[Start of Attachment]

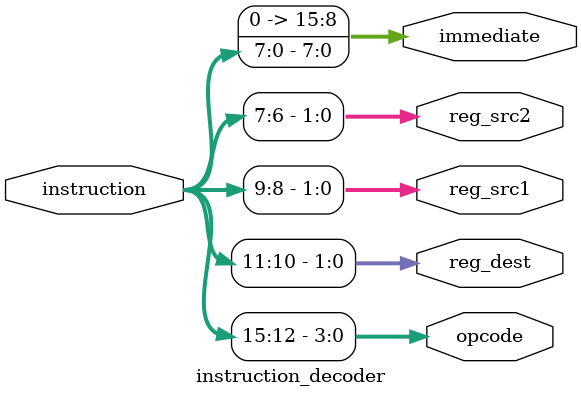
<source format=v>
module instruction_decoder (
    input [15:0] instruction,     // 16-bit instruction input
    output [3:0] opcode,          // Opcode
    output [1:0] reg_dest,        // Destination register index
    output [1:0] reg_src1,        // Source register 1 index
    output [1:0] reg_src2,        // Source register 2 index
    output [15:0] immediate       // Immediate value
);
    assign opcode = instruction[15:12];
    assign reg_dest = instruction[11:10];
    assign reg_src1 = instruction[9:8];
    assign reg_src2 = instruction[7:6];
    assign immediate = {8'd0, instruction[7:0]}; // Zero-extend the immediate value
endmodule

</source>
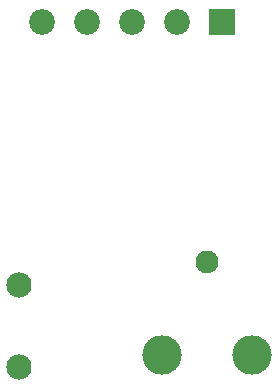
<source format=gbr>
G04 start of page 7 for group -4062 idx -4062 *
G04 Title: (unknown), soldermask *
G04 Creator: pcb 4.2.2 *
G04 CreationDate: Mon Nov  6 18:02:03 2023 UTC *
G04 For: thomasc *
G04 Format: Gerber/RS-274X *
G04 PCB-Dimensions (mil): 1125.00 1500.00 *
G04 PCB-Coordinate-Origin: lower left *
%MOIN*%
%FSLAX25Y25*%
%LNBOTTOMMASK*%
%ADD43C,0.1310*%
%ADD42C,0.0760*%
%ADD41C,0.0840*%
%ADD40C,0.0001*%
%ADD39C,0.0860*%
G54D39*X57500Y127500D03*
X72500D03*
G54D40*G36*
X83200Y131800D02*Y123200D01*
X91800D01*
Y131800D01*
X83200D01*
G37*
G54D39*X42500Y127500D03*
X27500D03*
G54D41*X20000Y12500D03*
Y40000D03*
G54D42*X82500Y47500D03*
G54D43*X97500Y16500D03*
X67500D03*
M02*

</source>
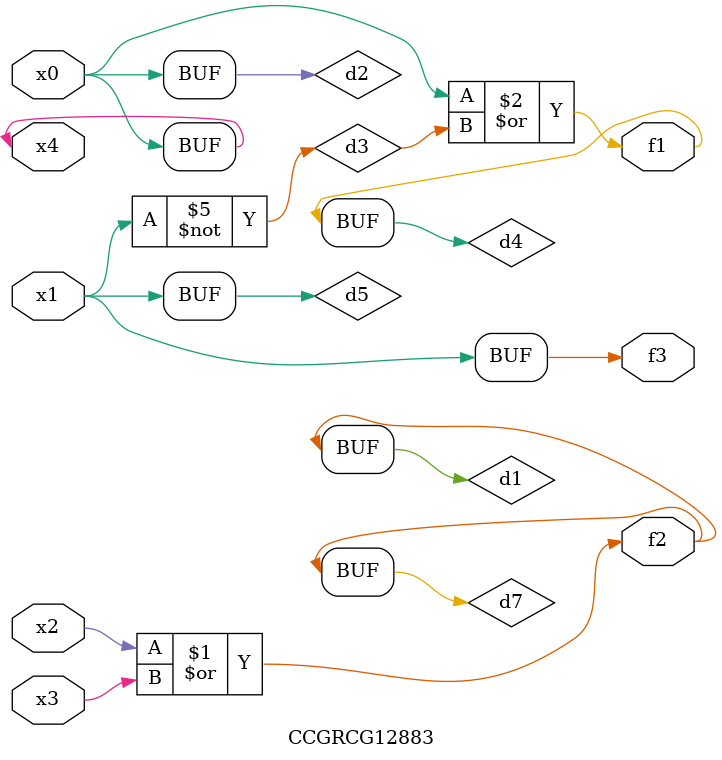
<source format=v>
module CCGRCG12883(
	input x0, x1, x2, x3, x4,
	output f1, f2, f3
);

	wire d1, d2, d3, d4, d5, d6, d7;

	or (d1, x2, x3);
	buf (d2, x0, x4);
	not (d3, x1);
	or (d4, d2, d3);
	not (d5, d3);
	nand (d6, d1, d3);
	or (d7, d1);
	assign f1 = d4;
	assign f2 = d7;
	assign f3 = d5;
endmodule

</source>
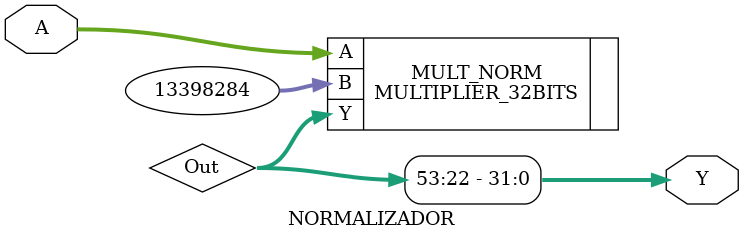
<source format=v>
`timescale 1ns / 1ps


module NORMALIZADOR(
    input wire [31:0] A, //entrada al normalizador 
    output wire [31:0] Y //salida de la normalizacion en coma fija, coma entre el bit 30 y 29
    );

wire [61:0] Out;      
    
    MULTIPLIER_32BITS MULT_NORM(
        .A(A),
        //.B(32'b00000001110010011110000110110000),
        .B(32'b00000000110011000111000100001100),//0.199641     1/valor maximo 
        .Y(Out)
        );

assign Y = Out[54:22];    

endmodule

</source>
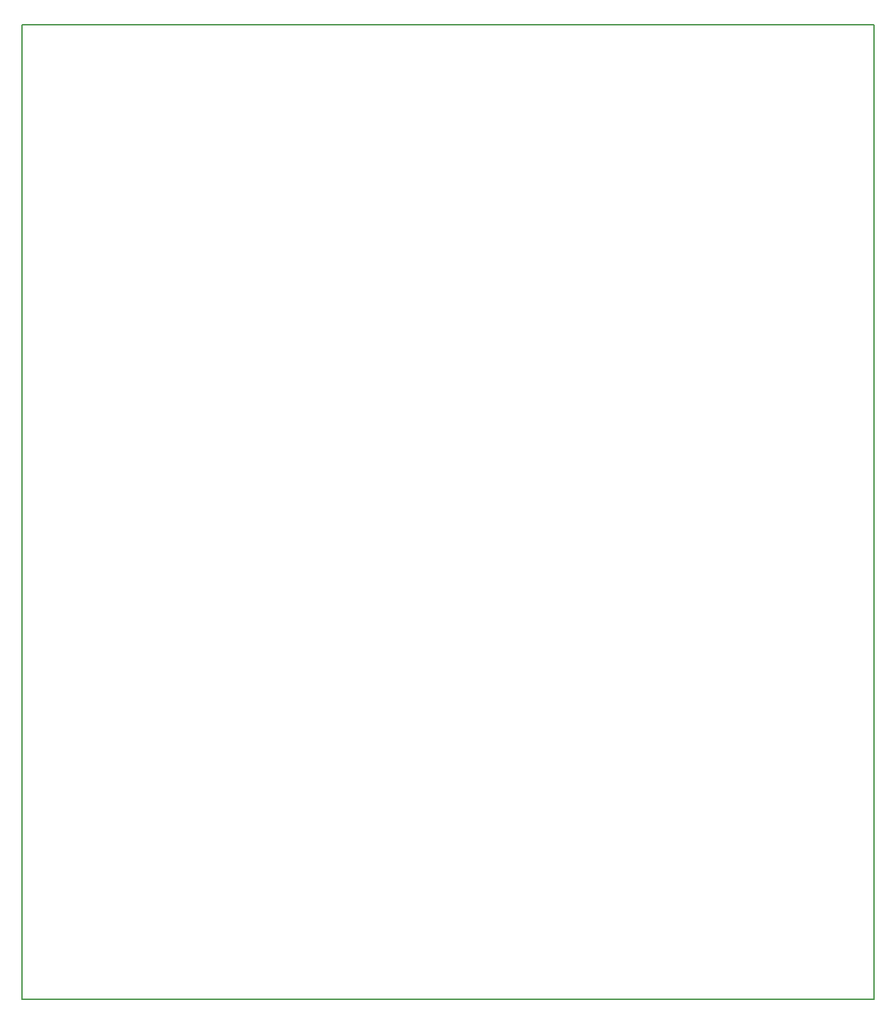
<source format=gbr>
%FSLAX34Y34*%
G04 Gerber Fmt 3.4, Leading zero omitted, Abs format*
G04 (created by PCBNEW (2014-05-13 BZR 4864)-product) date Mi 14 Mai 2014 11:17:40 CEST*
%MOIN*%
G01*
G70*
G90*
G04 APERTURE LIST*
%ADD10C,0.003937*%
%ADD11C,0.005906*%
G04 APERTURE END LIST*
G54D10*
G54D11*
X60629Y-55511D02*
X19291Y-55511D01*
X60629Y-8267D02*
X60629Y-55511D01*
X19291Y-8267D02*
X60629Y-8267D01*
X19291Y-8267D02*
X19291Y-55511D01*
M02*

</source>
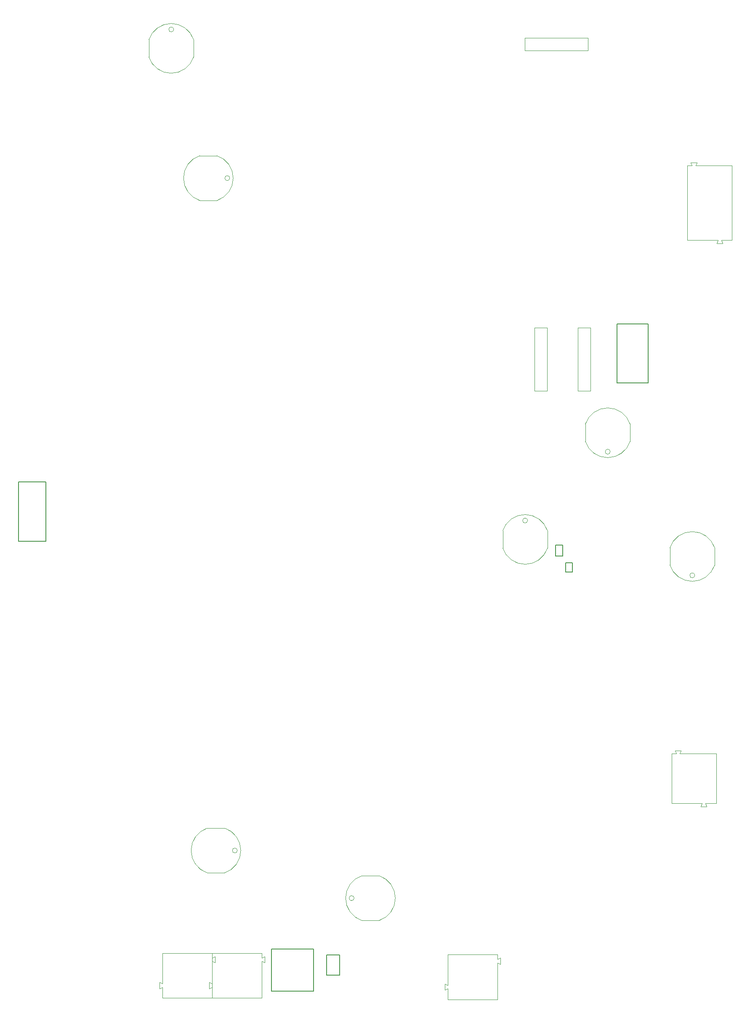
<source format=gbr>
%TF.GenerationSoftware,Altium Limited,Altium Designer,21.6.4 (81)*%
G04 Layer_Color=32768*
%FSLAX43Y43*%
%MOMM*%
%TF.SameCoordinates,B094594F-E5AE-4C03-B854-EF891E02AD71*%
%TF.FilePolarity,Positive*%
%TF.FileFunction,Other,Top_3D_Body*%
%TF.Part,Single*%
G01*
G75*
%TA.AperFunction,NonConductor*%
%ADD156C,0.200*%
%ADD207C,0.100*%
D156*
X221450Y126100D02*
X227700D01*
Y137950D01*
X221450D02*
X227700D01*
X221450Y126100D02*
Y137950D01*
X211100Y89925D02*
X212450D01*
X211100Y88125D02*
Y89925D01*
Y88125D02*
X212450D01*
Y89925D01*
X163000Y7075D02*
Y11175D01*
X165600D01*
Y7075D02*
Y11175D01*
X163000Y7075D02*
X165600D01*
X209075Y91300D02*
X210525D01*
Y93500D01*
X209075D02*
X210525D01*
X209075Y91300D02*
Y93500D01*
X101001Y106250D02*
X106501D01*
X101001Y94250D02*
Y106250D01*
Y94250D02*
X106501D01*
Y106250D01*
X151875Y12350D02*
X160375D01*
X151875Y3850D02*
Y12350D01*
Y3850D02*
X160375D01*
Y12350D01*
D207*
X127254Y191603D02*
G03*
X136254Y191603I4500J1490D01*
G01*
Y195103D02*
G03*
X127254Y195103I-4500J-1490D01*
G01*
X132254Y197153D02*
G03*
X132254Y197153I-500J0D01*
G01*
X145050Y32125D02*
G03*
X145050Y32125I-500J0D01*
G01*
X142500Y27625D02*
G03*
X142500Y36625I-1490J4500D01*
G01*
X139000D02*
G03*
X139000Y27625I1490J-4500D01*
G01*
X143525Y167275D02*
G03*
X143525Y167275I-500J0D01*
G01*
X140975Y162775D02*
G03*
X140975Y171775I-1490J4500D01*
G01*
X137475D02*
G03*
X137475Y162775I1490J-4500D01*
G01*
X241075Y92975D02*
G03*
X232075Y92975I-4500J-1490D01*
G01*
Y89475D02*
G03*
X241075Y89475I4500J1490D01*
G01*
X237075Y87425D02*
G03*
X237075Y87425I-500J0D01*
G01*
X220064Y112286D02*
G03*
X220064Y112286I-500J0D01*
G01*
X215064Y114336D02*
G03*
X224064Y114336I4500J1490D01*
G01*
Y117836D02*
G03*
X215064Y117836I-4500J-1490D01*
G01*
X198443Y92900D02*
G03*
X207443Y92900I4500J1490D01*
G01*
Y96400D02*
G03*
X198443Y96400I-4500J-1490D01*
G01*
X203443Y98450D02*
G03*
X203443Y98450I-500J0D01*
G01*
X168539Y22550D02*
G03*
X168539Y22550I-500J0D01*
G01*
X170089Y27050D02*
G03*
X170089Y18050I1490J-4500D01*
G01*
X173589D02*
G03*
X173589Y27050I-1490J4500D01*
G01*
X241475Y154175D02*
X241725Y154775D01*
X242425D02*
X242675Y154175D01*
X241475D02*
X242675D01*
X235575Y154775D02*
X241725D01*
X242425D02*
X244575D01*
Y169775D01*
X235575Y154775D02*
Y169775D01*
X237225D02*
X244575D01*
X235575D02*
X236525D01*
X236275Y170375D02*
X236525Y169775D01*
X236275Y170375D02*
X237475D01*
X237225Y169775D02*
X237475Y170375D01*
X127254Y191603D02*
Y195103D01*
X136254Y191603D02*
Y195103D01*
X139000Y27625D02*
X142500D01*
X139000Y36625D02*
X142500D01*
X137475Y162775D02*
X140975D01*
X137475Y171775D02*
X140975D01*
X241075Y89475D02*
Y92975D01*
X232075Y89475D02*
Y92975D01*
X215064Y114336D02*
Y117836D01*
X224064Y114336D02*
Y117836D01*
X198443Y92900D02*
Y96400D01*
X207443Y92900D02*
Y96400D01*
X170089Y27050D02*
X173589D01*
X170089Y18050D02*
X173589D01*
X140000Y9850D02*
X140600Y9600D01*
Y10800D01*
X140000Y10550D02*
X140600Y10800D01*
X129400Y5600D02*
X130000Y5350D01*
X129400Y4400D02*
X130000Y4650D01*
X129400Y4400D02*
Y5600D01*
X130000Y5350D02*
Y11500D01*
Y2500D02*
Y4650D01*
Y2500D02*
X140000D01*
X130000Y11500D02*
X140000D01*
Y10550D02*
Y11500D01*
Y2500D02*
Y9850D01*
X216104Y124509D02*
Y137209D01*
X213564Y124509D02*
Y137209D01*
X216104D01*
X213564Y124509D02*
X216104D01*
X202865Y192947D02*
Y195487D01*
X215565Y192947D02*
Y195487D01*
X202865D02*
X215565D01*
X202865Y192947D02*
X215565D01*
X204850Y124530D02*
X207390D01*
X204850Y137230D02*
X207390D01*
X204850Y124530D02*
Y137230D01*
X207390Y124530D02*
Y137230D01*
X197375Y2200D02*
Y9550D01*
Y10250D02*
Y11200D01*
X187375D02*
X197375D01*
X187375Y2200D02*
X197375D01*
X187375D02*
Y4350D01*
Y5050D02*
Y11200D01*
X186775Y4100D02*
Y5300D01*
Y4100D02*
X187375Y4350D01*
X186775Y5300D02*
X187375Y5050D01*
X197375Y10250D02*
X197975Y10500D01*
Y9300D02*
Y10500D01*
X197375Y9550D02*
X197975Y9300D01*
X234050Y51575D02*
X241400D01*
X232400D02*
X233350D01*
X232400Y41575D02*
Y51575D01*
X241400Y41575D02*
Y51575D01*
X239250Y41575D02*
X241400D01*
X232400D02*
X238550D01*
X238300Y40975D02*
X239500D01*
X239250Y41575D02*
X239500Y40975D01*
X238300D02*
X238550Y41575D01*
X233100Y52175D02*
X233350Y51575D01*
X233100Y52175D02*
X234300D01*
X234050Y51575D02*
X234300Y52175D01*
X150000Y9850D02*
X150600Y9600D01*
Y10800D01*
X150000Y10550D02*
X150600Y10800D01*
X139400Y5600D02*
X140000Y5350D01*
X139400Y4400D02*
X140000Y4650D01*
X139400Y4400D02*
Y5600D01*
X140000Y5350D02*
Y11500D01*
Y2500D02*
Y4650D01*
Y2500D02*
X150000D01*
X140000Y11500D02*
X150000D01*
Y10550D02*
Y11500D01*
Y2500D02*
Y9850D01*
%TF.MD5,15f07ed640352117337be25b658826b3*%
M02*

</source>
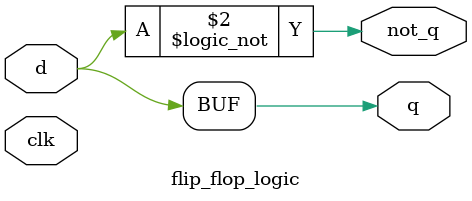
<source format=v>
module flip_flop_logic(input wire clk, input wire d, output reg q, output reg not_q);
    initial begin
	    q <= 0;
	    not_q <= 1;
	end
	always@(clk) 
	begin
	    q <= d;
	    not_q <= !d;
	end
endmodule

</source>
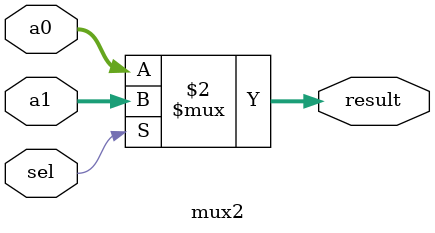
<source format=sv>
module mux2 #(parameter WIDTH = 32)(
				input  logic [WIDTH-1:0] a0, a1,
				input  logic sel,
				output logic [WIDTH-1:0] result);
				
	assign result = (sel == 1'b0) ? a0 : a1;
endmodule
</source>
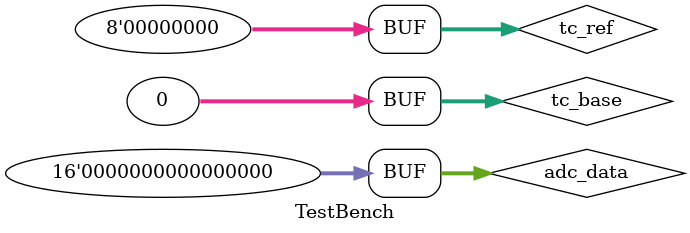
<source format=v>
`timescale 1ns / 1ps


module TestBench;

	// Inputs
	reg [31:0] tc_base;
	reg [7:0] tc_ref;
	reg [15:0] adc_data;

	// Outputs
	wire [15:0] multi_8x8;
	wire [31:0] multi_16x16;
	wire [31:0] tempc;

	// Instantiate the Unit Under Test (UUT)
	TemperatureCalculator uut (
		.tc_base(tc_base), 
		.tc_ref(tc_ref), 
		.adc_data(adc_data), 
		.multi_8x8(multi_8x8), 
		.multi_16x16(multi_16x16), 
		.tempc(tempc)
	);

	initial begin
		// Initialize Inputs
		tc_base = 0;
		tc_ref = 0;
		adc_data = 0;

		// Wait 100 ns for global reset to finish
		#100;
        
		// Add stimulus here

	end
      
endmodule


</source>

[End of Attachment]

◆ **ACTIVITY**
Read through the lines above and collect those that contain the string "Gerber".

◆ **RESPONSE BELOW**
G04 Format: Gerber/RS-274X *
G04 Gerber Fmt 3.4, Leading zero omitted, Abs format*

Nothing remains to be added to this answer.